Court Properly Analyzes Waiver

September 8, 2009

In both the attorney-client privilege and the work product contexts, an express waiver occurs only upon disclosure of a protected communication. Disclosing an unprotected communication does not cause a waiver, and therefore cannot trigger a dangerous subject matter waiver.

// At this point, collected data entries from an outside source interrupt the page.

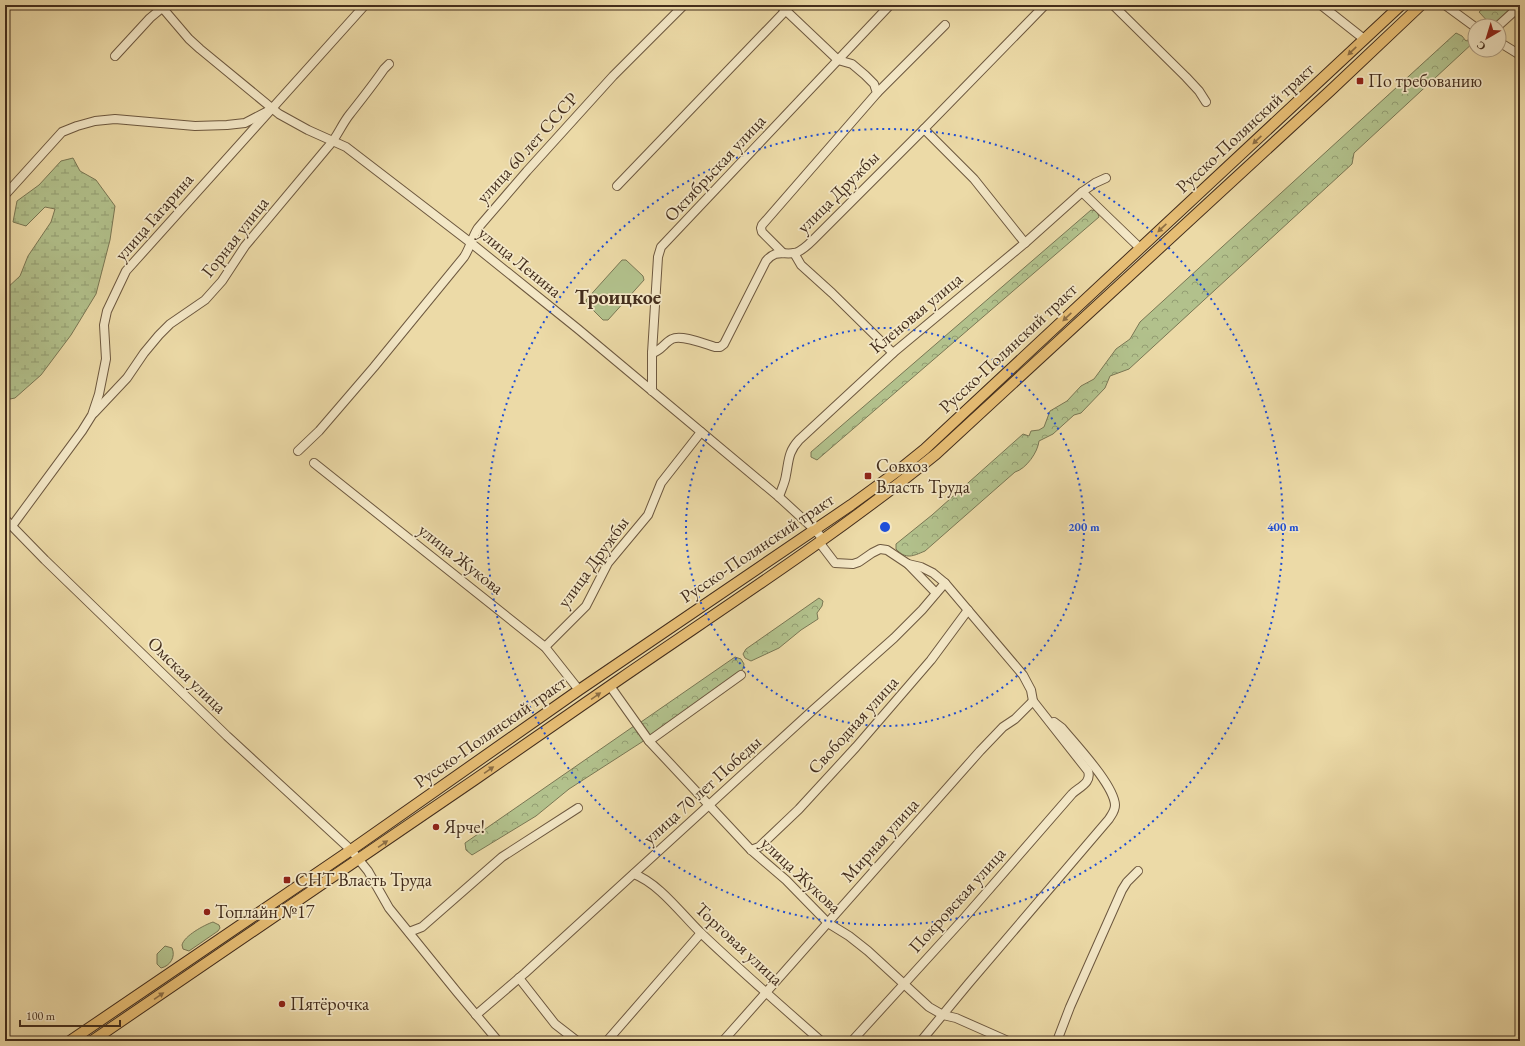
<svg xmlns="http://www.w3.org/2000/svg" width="1525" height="1046" font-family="'EB Garamond',serif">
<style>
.grass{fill:#b2c18c;stroke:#7a7754}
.forest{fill:url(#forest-crowns);stroke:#7a7754}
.wetland{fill:url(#wetland-marsh);stroke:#7a7754}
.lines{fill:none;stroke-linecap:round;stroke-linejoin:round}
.minor-casing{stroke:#6d583f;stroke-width:10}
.major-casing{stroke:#432d1c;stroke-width:12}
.minor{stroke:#f3e7c6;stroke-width:8}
.major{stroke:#e6bd74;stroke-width:10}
.oneway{fill:#8c6e44}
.ring{fill:none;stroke:#1d4ed8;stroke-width:2;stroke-dasharray:2 4}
.poi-dot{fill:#8f2418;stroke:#f3e7c6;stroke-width:1.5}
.labels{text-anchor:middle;stroke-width:3.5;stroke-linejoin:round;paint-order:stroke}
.poi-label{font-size:18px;fill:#432d1c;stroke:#f3e7c6;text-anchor:start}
.street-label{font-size:18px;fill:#432d1c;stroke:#f3e7c6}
.quarter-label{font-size:20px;font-weight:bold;fill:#432d1c;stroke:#f3e7c6}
.centre{fill:#1d4ed8;stroke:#f3e7c6;stroke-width:2}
.ring-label{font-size:12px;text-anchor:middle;font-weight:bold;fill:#1d4ed8;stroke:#f3e7c6;stroke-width:3.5;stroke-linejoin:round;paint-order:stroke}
</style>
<defs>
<pattern id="forest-crowns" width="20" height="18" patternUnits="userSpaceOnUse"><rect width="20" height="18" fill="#b2c18c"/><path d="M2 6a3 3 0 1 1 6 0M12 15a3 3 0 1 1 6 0" fill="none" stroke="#929d72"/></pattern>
<pattern id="wetland-marsh" width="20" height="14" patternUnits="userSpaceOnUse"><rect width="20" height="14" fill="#b2c18c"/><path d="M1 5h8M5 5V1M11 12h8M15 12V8" fill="none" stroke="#929d72"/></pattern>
</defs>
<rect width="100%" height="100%" fill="#ecdaa7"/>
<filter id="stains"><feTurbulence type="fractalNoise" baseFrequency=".005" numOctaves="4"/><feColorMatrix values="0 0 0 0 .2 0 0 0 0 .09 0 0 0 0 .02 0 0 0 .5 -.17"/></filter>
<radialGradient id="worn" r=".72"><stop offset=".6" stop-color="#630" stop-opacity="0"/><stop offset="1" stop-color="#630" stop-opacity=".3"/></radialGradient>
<g class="grass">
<path d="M 622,260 L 626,260 L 643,276 L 644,280 L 608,320 L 603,320 L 587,304 L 586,300 Z"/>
<path d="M 213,922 L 219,925 L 220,928 L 218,931 L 189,951 L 183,949 L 182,945 C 184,936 204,925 213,922 Z"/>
<path d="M 165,946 L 172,948 C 176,957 170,966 161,968 L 157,964 L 157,954 Z"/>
</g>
<g class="forest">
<path d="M 1487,5 L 1514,5 L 1492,26 L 1479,12 Z"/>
<path d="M 1456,33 L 1462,36 L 1466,41 L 1473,37 L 1475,41 L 1354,153 L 1352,164 L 1129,369 L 1110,376 L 1105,388 L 1081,413 L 1074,415 L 1053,434 L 1039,441 C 1038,452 1026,469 1015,472 L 925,551 C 913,556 906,560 896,549 L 896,544 L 932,515 L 1023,434 L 1029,436 L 1031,431 L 1039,430 L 1044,427 L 1050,411 L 1067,401 L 1081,386 L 1094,379 L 1116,349 L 1130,339 L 1140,322 Z"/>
<path d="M 1091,210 L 1097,211 L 1099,217 L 817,460 L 811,457 L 811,452 Z"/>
<path d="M 819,598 L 823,601 L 822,606 L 817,613 L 818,619 L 801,630 L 779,648 L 751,661 L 745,658 L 743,654 L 746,649 Z"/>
<path d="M 735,657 L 741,659 L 744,664 L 743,669 L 686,712 L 651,736 L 641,722 Z"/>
<path d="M 634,726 L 645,740 L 569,789 L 536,816 L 472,855 L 466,850 L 465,843 Z"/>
</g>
<path class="wetland" d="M 73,158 L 80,171 L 96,180 L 115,206 L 110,240 L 96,294 L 71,335 L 41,375 L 15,398 L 5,400 L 5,290 L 20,276 L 28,256 L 51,222 L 55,209 L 45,207 L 26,226 L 13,222 L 17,201 L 39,185 L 61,161 Z"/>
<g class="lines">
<g class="minor-casing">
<g id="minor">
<path d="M 160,5 L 189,39 L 200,49 L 279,114 L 308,130 L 346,147 L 471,243 L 578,329 L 779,497 L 815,530 L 823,539"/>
<path d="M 780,5 L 838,60 L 852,64 L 865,75 L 874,84 L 877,93 L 762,225 L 761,228 L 762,232 L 783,253"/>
<path d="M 1113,5 L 1186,77 L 1199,91 L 1206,102"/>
<path d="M 1321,5 L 1364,39"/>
<path d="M 1445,5 L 1475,27"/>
<path d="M 1498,26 L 1520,6"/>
<path d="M 1499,42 L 1520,55"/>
<path d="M 115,56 L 150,18 L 162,8"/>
<path d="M 877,93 L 945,25"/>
<path d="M 924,129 L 974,179 L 1025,243"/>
<path d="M 617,186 L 791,5"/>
<path d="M 1082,192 L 1140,248"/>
<path d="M 5,195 L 62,132 L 77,126 L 95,121 L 115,119 L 195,126 L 227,125 L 245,123 L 268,111"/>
<path d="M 794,253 L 801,265 L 832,293 L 893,353"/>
<path d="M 652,353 C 661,351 664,343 672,339 C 681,334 705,344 715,347 L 720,347 L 724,344 L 766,261 C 776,249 782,255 795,253 C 802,251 808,245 813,240 L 924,129 L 1045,5"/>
<path d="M 652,391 L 652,353 L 658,257 L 661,247 L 890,5"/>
<path d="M 94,413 L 127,378 L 144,353 L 159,335 L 170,324 L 205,300 L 222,281 L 245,246 L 327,148 C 337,138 341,125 350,114 C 361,100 373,85 384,69 L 389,64"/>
<path d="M 298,451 L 319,431 L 374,367 L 464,257 C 470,248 472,237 478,228 L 527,171 L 613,76 L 684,5"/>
<path d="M 314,463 L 545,647 L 579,690"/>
<path d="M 779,497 C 781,490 785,483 786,475 C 789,460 788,452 799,440 L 893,353 L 1025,243 L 1082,192 L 1095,183 L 1106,178"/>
<path d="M 5,519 L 45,560 L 227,736 L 351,850 L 368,871 L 389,908 L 457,992 L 498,1041"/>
<path d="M 12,526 L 82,431 L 92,415 L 99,394 L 106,359 L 104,325 L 107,311 L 126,271 L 365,5"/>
<path d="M 819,542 L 835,563 L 853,564 L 859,562 L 872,553 L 880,549 L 887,550 L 908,564 L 921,567 L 933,573 L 945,583 L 1023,675 L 1031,690 L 1033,701 L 1088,771 C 1092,783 1079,787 1072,794 L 965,917 L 852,1041"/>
<path d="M 908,564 L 936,593"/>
<path d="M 545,647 L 586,606 L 608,563 L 648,515 L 661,483 L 701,432"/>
<path d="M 610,686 L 649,741 L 751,850 L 786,880 L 828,923 L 849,936 L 868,951 L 929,1007 L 943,1015 L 956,1018 L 1008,1041"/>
<path d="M 649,741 L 741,675"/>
<path d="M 751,850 L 759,847 L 799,809 L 856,747 L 931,660 L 968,610"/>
<path d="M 634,874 C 660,884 682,915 702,934 C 741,971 781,1006 821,1041"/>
<path d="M 409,932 L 422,927 L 502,857 L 578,808"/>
<path d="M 519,978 L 555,1024 L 577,1041"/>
<path d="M 476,1015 L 525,973 L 813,710 L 894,638 L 922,610 L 945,583"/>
<path d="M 607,1041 L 701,933"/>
<path d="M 723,1041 L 980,751 L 1003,727 L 1015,719 L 1033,701"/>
<path d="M 921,1041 L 969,983 L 1109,819 C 1112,814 1115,811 1115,805 C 1114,785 1076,745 1062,728 L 1054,722"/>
<path d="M 1057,1041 L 1070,1007 L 1122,890 L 1127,882 L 1138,871"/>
</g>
</g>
<g class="major-casing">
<g id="major">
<path d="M 70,1041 L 351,850 L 579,690 L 851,505 L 899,470 L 925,449 L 1401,5"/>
<path d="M 92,1041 C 269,921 445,801 620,679 C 726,606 835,536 936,454 L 1330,91 L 1421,5"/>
</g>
</g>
<use href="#minor" class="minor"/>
<use href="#major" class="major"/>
</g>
<defs><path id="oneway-solid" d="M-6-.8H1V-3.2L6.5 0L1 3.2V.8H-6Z"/></defs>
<g class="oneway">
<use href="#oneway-solid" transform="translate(1352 51) rotate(136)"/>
<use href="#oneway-solid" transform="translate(1257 140) rotate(137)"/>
<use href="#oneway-solid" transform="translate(1162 228) rotate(137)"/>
<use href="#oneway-solid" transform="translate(1067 317) rotate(137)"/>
<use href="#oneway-solid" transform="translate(596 696) rotate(-35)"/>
<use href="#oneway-solid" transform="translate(489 770) rotate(-35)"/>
<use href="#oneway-solid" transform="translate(383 844) rotate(-35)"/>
<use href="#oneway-solid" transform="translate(159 996) rotate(-34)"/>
</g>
<g class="ring">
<circle cx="885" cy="527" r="199"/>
<circle cx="885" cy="527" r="398"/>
</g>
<g class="poi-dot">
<rect x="1356" y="77" width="8" height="8" rx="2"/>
<rect x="864" y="472" width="8" height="8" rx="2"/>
<circle cx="436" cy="827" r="4"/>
<rect x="283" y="876" width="8" height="8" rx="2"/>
<circle cx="207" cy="912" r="4"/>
<circle cx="282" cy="1004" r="4"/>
</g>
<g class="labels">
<g class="poi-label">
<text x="1368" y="87">По требованию</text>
<text x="876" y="472">Совхоз<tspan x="876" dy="21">Власть Труда</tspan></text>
<text x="444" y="833">Ярче!</text>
<text x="295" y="886">СНТ Власть Труда</text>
<text x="215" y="918">Топлайн №17</text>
<text x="290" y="1010">Пятёрочка</text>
</g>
<g class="street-label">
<text transform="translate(1245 128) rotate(-43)" y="6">Русско-Полянский тракт</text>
<text transform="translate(527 148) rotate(-48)" y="6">улица 60 лет СССР</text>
<text transform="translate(715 168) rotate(-47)" y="6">Октябрьская улица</text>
<text transform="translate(838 192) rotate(-45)" y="6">улица Дружбы</text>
<text transform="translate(154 217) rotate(-49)" y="6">улица Гагарина</text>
<text transform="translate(235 237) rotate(-52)" y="6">Горная улица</text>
<text transform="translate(520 262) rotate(39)" y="6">улица Ленина</text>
<text transform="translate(916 313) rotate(-40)" y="6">Кленовая улица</text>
<text transform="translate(1008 348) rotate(-43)" y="6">Русско-Полянский тракт</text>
<text transform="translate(757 548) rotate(-34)" y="6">Русско-Полянский тракт</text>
<text transform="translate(461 559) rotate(38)" y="6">улица Жукова</text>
<text transform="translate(593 562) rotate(-54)" y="6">улица Дружбы</text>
<text transform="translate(187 675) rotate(44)" y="6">Омская улица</text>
<text transform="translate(853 725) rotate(-48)" y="6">Свободная улица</text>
<text transform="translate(490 732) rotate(-35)" y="6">Русско-Полянский тракт</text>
<text transform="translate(702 790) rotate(-42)" y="6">улица 70 лет Победы</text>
<text transform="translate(880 840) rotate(-48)" y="6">Мирная улица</text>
<text transform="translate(801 875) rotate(43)" y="6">улица Жукова</text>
<text transform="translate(957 900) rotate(-48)" y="6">Покровская улица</text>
<text transform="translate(739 944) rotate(43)" y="6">Торговая улица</text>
</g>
<g class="quarter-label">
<text x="618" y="304">Троицкое</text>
</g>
</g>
<circle cx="885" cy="527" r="6" class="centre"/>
<g class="ring-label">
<text x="1084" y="531">200 m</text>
<text x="1283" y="531">400 m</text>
</g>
<rect width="1525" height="1046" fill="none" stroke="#ecdaa7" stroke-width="20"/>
<rect x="6" y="6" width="1513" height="1034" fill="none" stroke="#432d1c" stroke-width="2"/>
<rect x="10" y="10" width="1505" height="1026" fill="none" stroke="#432d1c"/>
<g transform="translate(1487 38) rotate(218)"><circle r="19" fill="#f3e7c6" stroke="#ad9d82"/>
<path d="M0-3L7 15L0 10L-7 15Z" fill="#8f2418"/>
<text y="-6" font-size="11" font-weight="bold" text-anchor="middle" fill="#432d1c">С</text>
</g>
<path d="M20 1020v6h100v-6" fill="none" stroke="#432d1c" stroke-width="2"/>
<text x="26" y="1020" font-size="12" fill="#432d1c" stroke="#f3e7c6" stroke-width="3" paint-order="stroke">100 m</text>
<rect width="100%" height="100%" filter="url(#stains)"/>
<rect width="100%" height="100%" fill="url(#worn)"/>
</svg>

In In re Adelphia Communications Corp. Securities & Derivative Litigation, Nos. 03 MDL 1529 (LMM) & 05 Civ. 9050, 2009 U.S. Dist. LEXIS 55863 (S.D.N.Y. July 1, 2009), the Adelphia Board's Special Committee hired Covington & Burling to investigate the company's relationship with the Rigas family. When Covington & Burling issued its report, several third parties claimed that the disclosure caused a waiver, thus triggering a subject matter waiver that required production of Covington's backup documents. District Judge Lawrence McKenna properly disagreed -- noting that "[t]he disclosed materials were prepared for disclosure." Id. at *13. The court wisely analogized Covington's disclosure of its report to "the submission of a brief to a court. Such a submission hardly entitles the other side to discovery of the lawyer-author's communications with fellow lawyers or clients concerning the preparation of the brief." Id. at *13 n.3.

Companies and their lawyers should remember this common-sense principle when disclosing lawyer-prepared documents to the public, submitting "position papers" to the government, etc. Announcing that the disclosed documents were never intended to be protected makes the documents themselves vulnerable to later discovery, but avoids any risk of a subject matter waiver.